Yesterday was Recognition Day for the Plebe Class of 2026. From among 37,500 who took the written exams for the PMA, 1,200 passed and after going through physical and psychological tests, 350 were selected to join the latest class at the PMA. Of the 350, there were 222 males and 128 females. At a ratio of 1:2, this class makes up the highest female-to-male ratio since the admission of women in 1993. In terms of ethnic groups, most were from the Tagalog provinces, followed by the Visayans, the Ilocanos and the Bicolanos. In August 2022, 348 were incorporated into the Cadet Corps. Today the current strength of the fourth-class cadets is 319, made up of 216 male and 103 female. This makes the total dropout at 29, due to academic deficiencies and physical disabilities.

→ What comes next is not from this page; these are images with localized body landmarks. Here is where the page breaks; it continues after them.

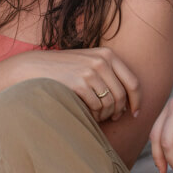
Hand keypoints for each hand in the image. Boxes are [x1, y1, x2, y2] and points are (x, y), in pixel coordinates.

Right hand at [12, 47, 140, 122]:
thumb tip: (129, 100)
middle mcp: (102, 61)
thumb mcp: (89, 62)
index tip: (135, 113)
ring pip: (109, 104)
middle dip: (119, 111)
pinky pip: (95, 107)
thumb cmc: (65, 69)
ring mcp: (90, 72)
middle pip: (122, 96)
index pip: (133, 82)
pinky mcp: (79, 84)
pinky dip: (94, 115)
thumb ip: (109, 74)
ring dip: (105, 114)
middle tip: (113, 118)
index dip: (137, 100)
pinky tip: (87, 114)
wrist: (36, 68)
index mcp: (108, 54)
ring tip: (98, 116)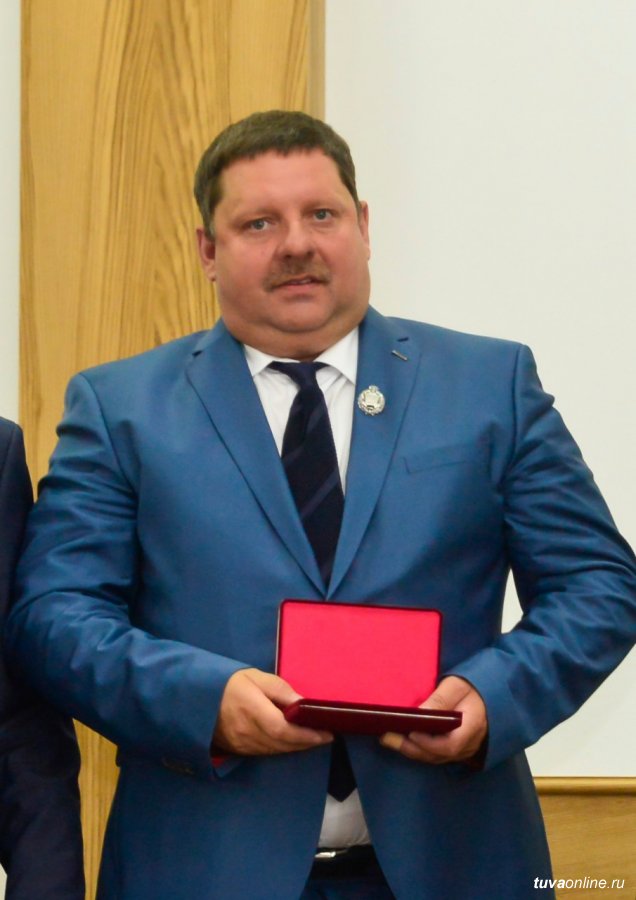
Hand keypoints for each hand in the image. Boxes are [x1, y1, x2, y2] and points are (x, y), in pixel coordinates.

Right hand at [212, 668, 332, 755]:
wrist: (195, 698)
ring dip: (295, 747)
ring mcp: (241, 745)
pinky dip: (280, 748)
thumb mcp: (256, 677)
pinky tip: (290, 742)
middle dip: (306, 742)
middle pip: (282, 744)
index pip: (283, 730)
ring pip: (274, 751)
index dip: (306, 735)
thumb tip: (303, 704)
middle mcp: (247, 732)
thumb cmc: (229, 683)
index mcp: (252, 710)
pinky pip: (264, 753)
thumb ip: (280, 690)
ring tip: (312, 739)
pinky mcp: (236, 751)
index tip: (326, 733)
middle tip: (325, 737)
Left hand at [380, 676, 487, 764]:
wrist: (491, 691)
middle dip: (411, 748)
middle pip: (438, 755)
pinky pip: (437, 754)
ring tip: (388, 739)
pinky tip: (404, 741)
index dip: (429, 743)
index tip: (410, 732)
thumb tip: (417, 713)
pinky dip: (420, 749)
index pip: (450, 745)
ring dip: (412, 750)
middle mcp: (469, 744)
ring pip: (436, 757)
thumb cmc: (473, 686)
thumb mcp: (456, 686)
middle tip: (386, 737)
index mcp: (472, 727)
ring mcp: (464, 749)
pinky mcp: (457, 748)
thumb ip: (440, 699)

The rites of recognition is one of the most momentous events in the life of a fourth-class cadet. It is a rite of passage, symbolized by the shaking of hands with the upperclassmen. It is the moment when a plebe ceases to be part of just his own class, subject to constant corrections from upper class cadets, and becomes a full member of the Corps of Cadets. It is a point in time when he and the other cadets in the upper classes cease to exist in worlds apart from each other and simply become comrades in the profession of arms.

The guest of honor during Recognition Day was General Andres Centino, AFP Chief of Staff. In his speech to the cadets, Centino quoted a poem by an American poet, Edgar Albert Guest, “Don’t Quit.” A line from the poem reads: “Success is failure turned inside out. . . Stick to the fight when you’re hardest hit – it is when things seem worst, you must not quit.” Centino called on the Superintendent, Lt. General Rowen Tolentino, to decrease the dropout rate from current 35 percent to 25 percent in the years ahead.